The MNL is useful partly because its substitution structure is transparent.
Conditional on the included covariates, the odds ratio
$P_{ij}/P_{ik} = \exp(V_{ij} - V_{ik})$ depends only on alternatives $j$ and
$k$. This is the familiar individual-level IIA implication, but the more useful
empirical statement is about counterfactual diversion: for a given decision
maker, demand leaving one alternative is reallocated across the remaining
alternatives in proportion to their fitted probabilities.

Aggregate substitution can be less mechanical than that statement suggests.
The elasticities and diversion ratios reported above are averages over choice
situations. When covariates, demographics or choice sets vary across situations,
the aggregate diversion matrix need not equal the simple market-share formula
$DR(j\to k) = s_k / (1 - s_j)$. The
[math companion](multinomial_logit_math.html) gives the derivation.
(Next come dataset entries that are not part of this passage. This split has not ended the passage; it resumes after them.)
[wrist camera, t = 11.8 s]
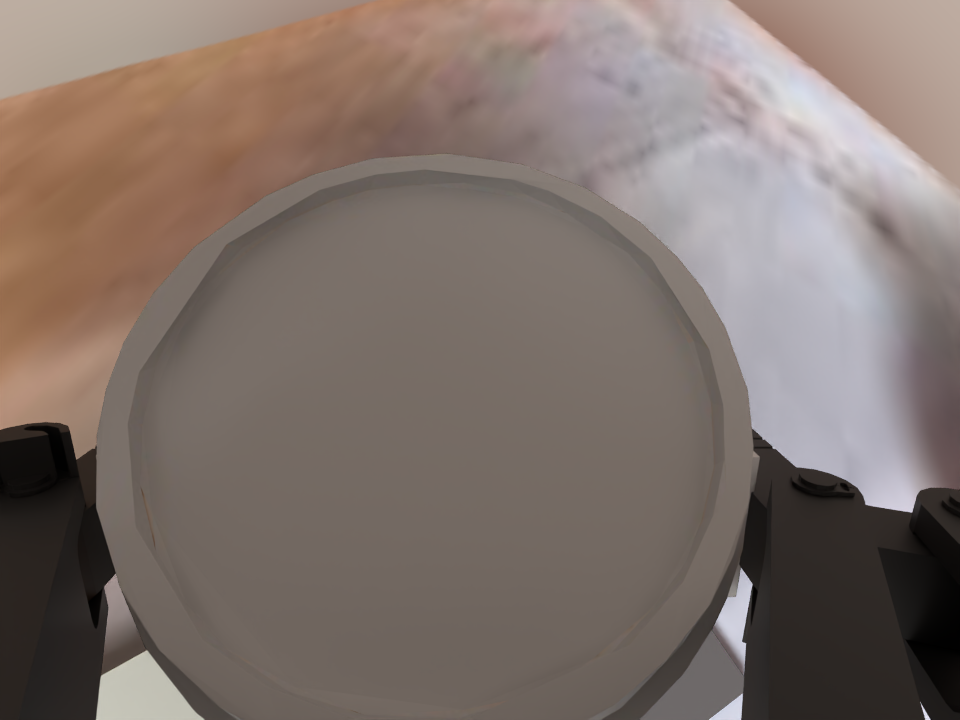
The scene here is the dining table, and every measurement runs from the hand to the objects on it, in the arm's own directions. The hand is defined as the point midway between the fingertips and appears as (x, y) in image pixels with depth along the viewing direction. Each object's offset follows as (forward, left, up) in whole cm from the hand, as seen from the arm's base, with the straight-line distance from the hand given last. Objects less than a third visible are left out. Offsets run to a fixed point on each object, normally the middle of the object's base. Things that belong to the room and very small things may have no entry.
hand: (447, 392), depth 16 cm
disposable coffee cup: (+3, -2, -5) cm, 6 cm away
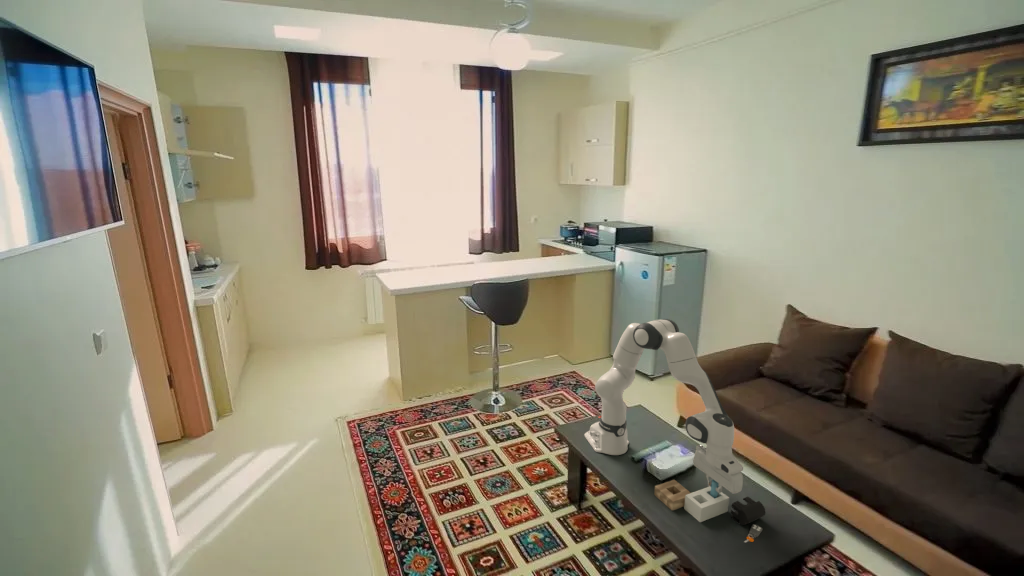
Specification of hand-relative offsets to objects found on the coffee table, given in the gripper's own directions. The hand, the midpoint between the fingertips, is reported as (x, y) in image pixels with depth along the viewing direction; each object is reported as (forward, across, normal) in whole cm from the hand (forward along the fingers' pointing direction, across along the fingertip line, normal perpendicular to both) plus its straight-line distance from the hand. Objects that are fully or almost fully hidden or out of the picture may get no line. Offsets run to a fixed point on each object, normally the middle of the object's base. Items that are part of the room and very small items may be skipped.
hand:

The remaining restriction is substantive: all heterogeneity that matters for
substitution must be observed and included in the utility index. If closeness is
driven by unobserved tastes, product groupings, networks, peer groups or other
latent features, the MNL will not recover that margin. It is then not enough to
fit shares well; the model may still give the wrong diversion matrix for the
counterfactual of interest.

That makes the MNL a disciplined baseline, not a straw man. Use it when the
included variables carry the relevant substitution margin, or when the target is
an object that does not require richer unobserved structure. Move to
[nested logit](nl.html), [mixed logit](mxl.html), or
[multinomial probit](mnp.html) when the empirical question requires grouped
substitution, random tastes or correlated utility shocks. The
[getting-started vignette](choicer.html#choosing-among-choice-models) compares
those choices directly.